I agree with this, but not all gov­ern­ments are equally costly as co­or­di­na­tion tech­nolo­gies. Heck, not all gov­ern­ments even are a tech­nol­ogy for im­prov­ing peo­ples’ lives—look at North Korea. My point is that there’s no par­tic­u­lar rea­son that costs can’t be small, with suffi­ciently ad­vanced cul­tural tech­nol­ogy.
More in­ter­est­ing to me than gov­ern­ment is the idea of iter­at­ing a game to to en­courage co­op­er­a­tion. In the nor­mal pris­oner’s dilemma game, the only Nash equil­ibrium is defect-defect and so the pris­on­ers are doomed. But if you have to play the pris­oner’s dilemma game re­peat­edly, with a va­ri­ety of other play­ers, the best strat­egy turns out to be a largely co­op­er­a­tive one. This eva­sion of doom gives ev­ery player an in­cen­tive to try and re­place one-shot dilem­mas with iter­ated ones. Could Scott’s post look like this?

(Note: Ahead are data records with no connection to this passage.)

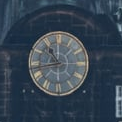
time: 10:43
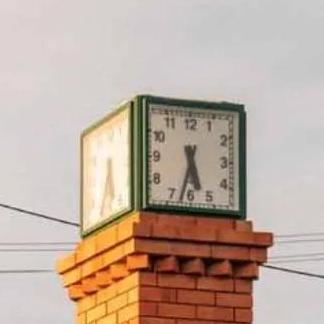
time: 5:32
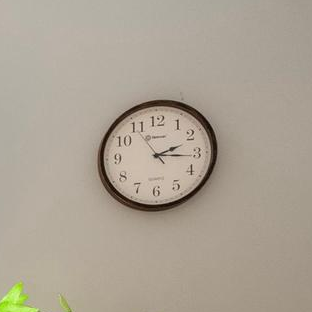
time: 2:15
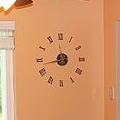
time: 11:43
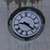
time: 9:22
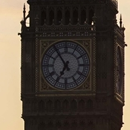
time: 6:54
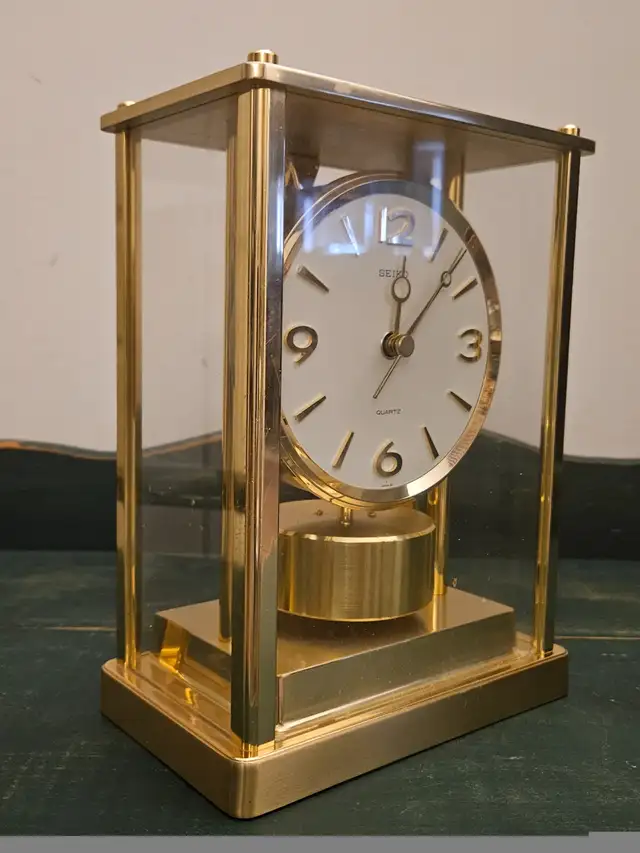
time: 12:07
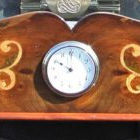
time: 10:00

  1. Map some cen­tral prob­lems for hu­man­ity onto the iter­ated pris­oner’s dilemma.

  2. Evolu­tion­ary game the­ory says we’re not doomed.

In short, I think this idea of “if you know the Nash equil­ibrium sucks, ev­ery­one will help you change the game” is an im­por­tant one. Though given hu­man ir­ra­tional­ity, game-the­o­retic pre­dic­tions (whether of even­tual doom or non-doom) should be taken less than liter­ally.